🤖 AI Summary
While existing view synthesis Transformers demonstrate strong performance, their computational scaling behavior remains poorly understood. This work systematically investigates their scaling laws and proposes design principles for computationally optimal novel view synthesis models. Through a Transformer-based encoder-decoder architecture (SVSM), comprehensive scaling analysis, and fair training comparisons across varying computational budgets, we demonstrate that a well-designed encoder-decoder structure can achieve computational optimality—challenging the prevailing assumption of its inefficiency. Experiments show that SVSM consistently outperforms prior state-of-the-art methods across multiple compute scales, establishing a superior performance-computation Pareto frontier on real-world novel view synthesis benchmarks while significantly reducing training costs.
📝 Abstract
Geometry-free view synthesis transformers have recently achieved state-of-the-art performance in Novel View Synthesis (NVS), outperforming traditional approaches that rely on explicit geometry modeling.
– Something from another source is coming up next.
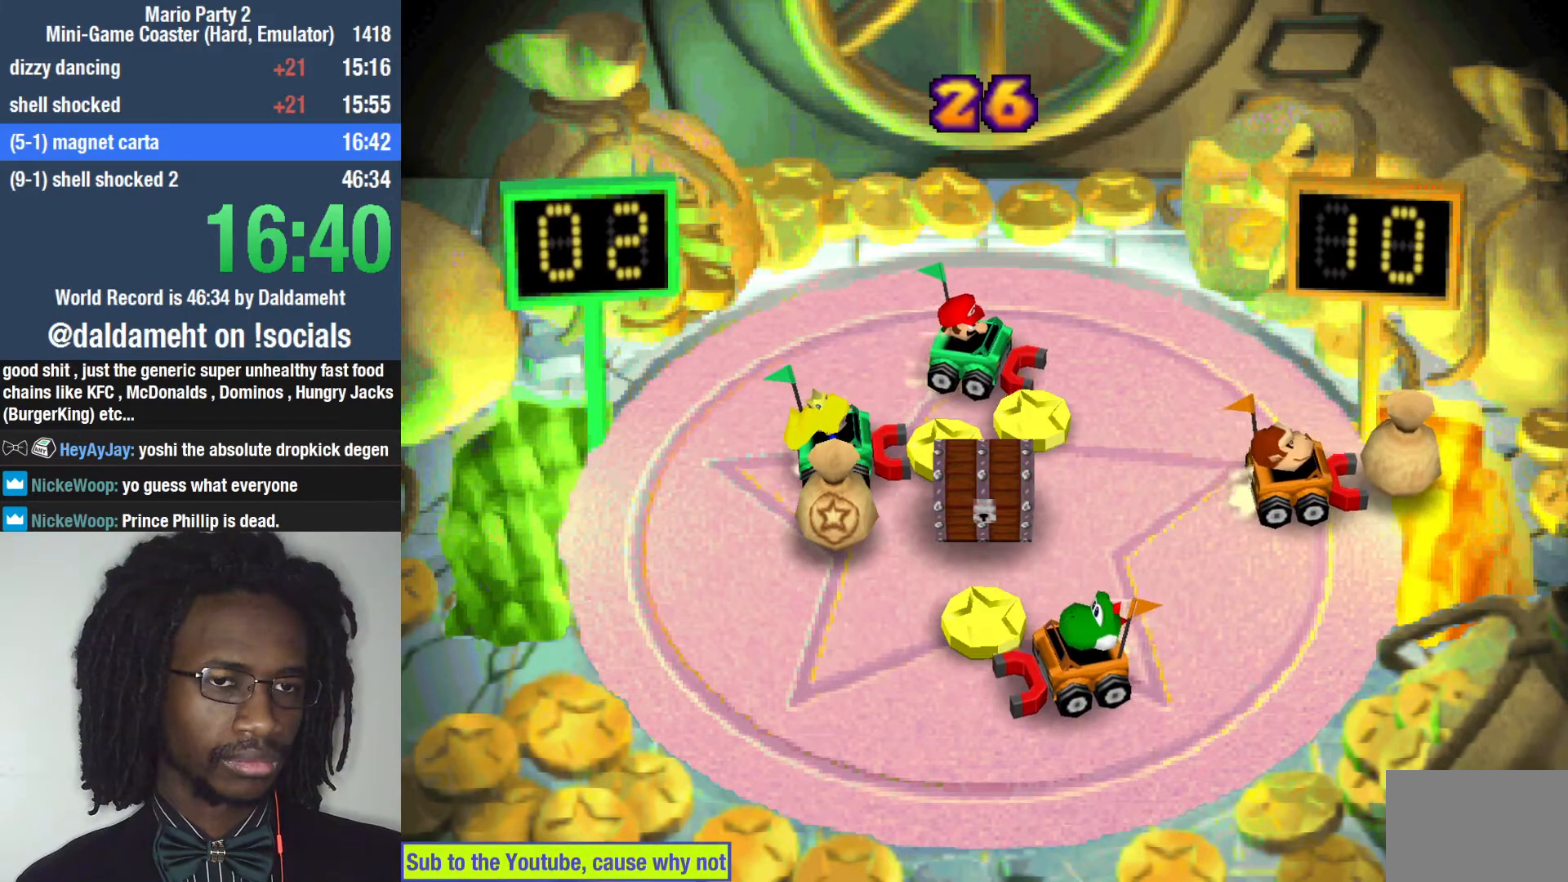
Gameplay with a controller (PlayStation layout); each line is a JSON object with the inputs held at the frame after it. "events" lists button and stick changes between this image and that frame as [ms after this image, input, new state], when the widget could be followed in between. Not read: L3.
{"buttons": [], "left_stick": "right", "right_stick": "center", "events": [[167, "left_stick", "up-right"], [300, "left_stick", "right"]]}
Yet the factors governing their scaling with compute remain unclear. We present a systematic study of scaling laws for view synthesis transformers and derive design principles for training compute-optimal NVS models. Contrary to prior findings, we show that encoder-decoder architectures can be compute-optimal; we trace earlier negative results to suboptimal architectural choices and comparisons across unequal training compute budgets. Across several compute levels, we demonstrate that our encoder-decoder architecture, which we call the Scalable View Synthesis Model (SVSM), scales as effectively as decoder-only models, achieves a superior performance-compute Pareto frontier, and surpasses the previous state-of-the-art on real-world NVS benchmarks with substantially reduced training compute.